À ce stade, avec un succès évident, la logique conventionnelle de maximisation des profits aurait pu conduire Adler à faire trois choses : fabriquer l’AeroPress en Chine ; augmentez son prix de 30 $ et remplacez le personnel plus ancien et coûteux par du nouveau moins cher.

Au lieu de cela, il est resté dans l’usine californienne qu’il avait toujours utilisée et aujourd’hui, le prix du modèle AeroPress original est toujours en dessous de 40 $.

« Je n’ai pas vraiment pensé à le rendre plus cher », m’a-t-il dit, ajoutant qu’il utilisait simplement la formule de tarification qu’il avait utilisée pour ses jouets de sport.

Quant au personnel de sa petite entreprise, beaucoup y ont travaillé jusqu’à leur retraite, à sa grande satisfaction. «C’était un peu comme une petite famille», m’a-t-il dit.

Une autre chose qu’Adler n’a pas fait, c’est d’obtenir un diplôme en commerce, un MBA ou tout autre diplôme.
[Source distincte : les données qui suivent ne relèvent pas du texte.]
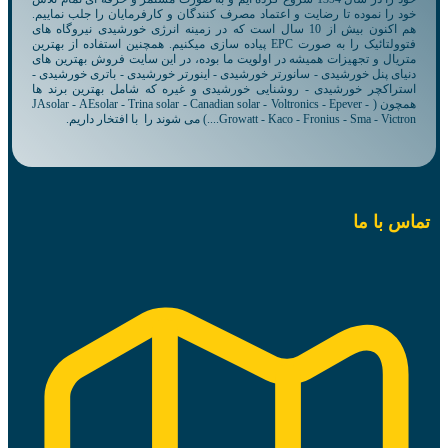
خود را نموده تا رضایت و اعتماد مصرف کنندگان و کارفرمایان را جلب نماییم.
هم اکنون بیش از 10 سال است که در زمینه انرژی خورشیدی نیروگاه های
فتوولتائیک را به صورت EPC پیاده سازی میکنیم. همچنین استفاده از بهترین
متریال و تجهیزات همیشه در اولویت ما بوده، در این سایت فروش بهترین های
دنیای پنل خورشیدی - سانورتر خورشیدی - اینورتر خورشیدی - باتری خورشیدی -
استراکچر خورشیدی - روشنایی خورشیدی و غیره که شامل بهترین برند ها
همچون ( JAsolar - AEsolar - Trina solar - Canadian solar - Voltronics - Epever -
Growatt - Kaco - Fronius - Sma - Victron....) می شوند را با افتخار داریم.
تماس با ما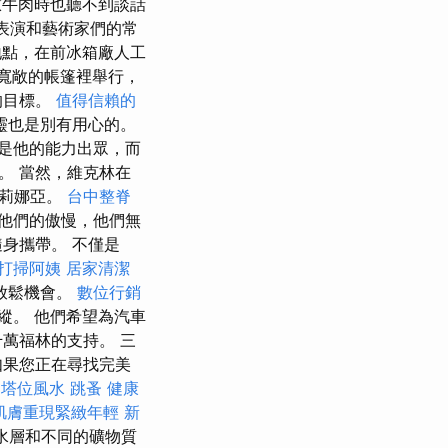
在吃燉牛肉時也聽不到談話
表演和藝術家們的常
地點，在前冰箱廠人工
寬敞的帳篷裡舉行，
的目標。
值得信賴的
靈也是別有用心的。
是他的能力出眾，而
。 當然，維克林在
，莉娜亞。
台中整脊
他們的傲慢，他們無
身攜帶。 不僅是
打掃阿姨
居家清潔
放鬆機會。
數位行銷
縱。 他們希望為汽車
萬福林的支持。 三
如果您正在尋找完美
0
塔位風水
跳蚤
健康
肌膚重現緊緻年輕
新
水層和不同的礦物質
Au contraire, il a embrassé ce qu’il appelle « l’expérience joyeuse » de l’apprentissage et, bien qu’il ne soit jamais allé à l’université, est devenu professeur d’ingénierie à Stanford.
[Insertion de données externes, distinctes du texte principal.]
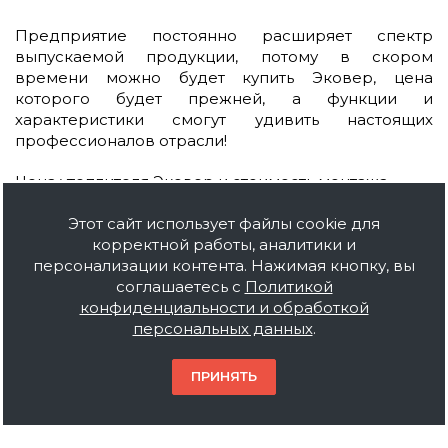
Предприятие постоянно расширяет спектр
выпускаемой продукции, потому в скором
времени можно будет купить Эковер, цена
которого будет прежней, а функции и
характеристики смогут удивить настоящих
профессионалов отрасли!
Цена утеплителя Эковер и стоимость монтажа
окупятся в первый сезон эксплуатации, поскольку
Этот сайт использует файлы cookie для
разница в оплате электричества и отопления по
корректной работы, аналитики и
сравнению с не утеплённым помещением может
персонализации контента. Нажимая кнопку, вы
достигать 50 %.
соглашаетесь с
Политикой
конфиденциальности и обработкой
Основные характеристики
персональных данных
.
плит ЭКОВЕР для
ПРИНЯТЬ
тонкослойных штукатурных
систем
En 2021, alors qu’il pensait à la retraite, il a vendu la majeure partie de son entreprise à la société canadienne Tiny Capital, retenir une participation minoritaire.

Cela lui laisse ce qu’il dit être « plus d’argent que ce dont j’ai besoin » – assez pour soutenir la recherche médicale à Stanford et acheter autant de son café préféré (Yirgacheffe éthiopien) qu’il le souhaite. Ce qui n’est pas mal pour un fondateur d’entreprise qui a négligé une grande partie de la pensée commerciale moderne.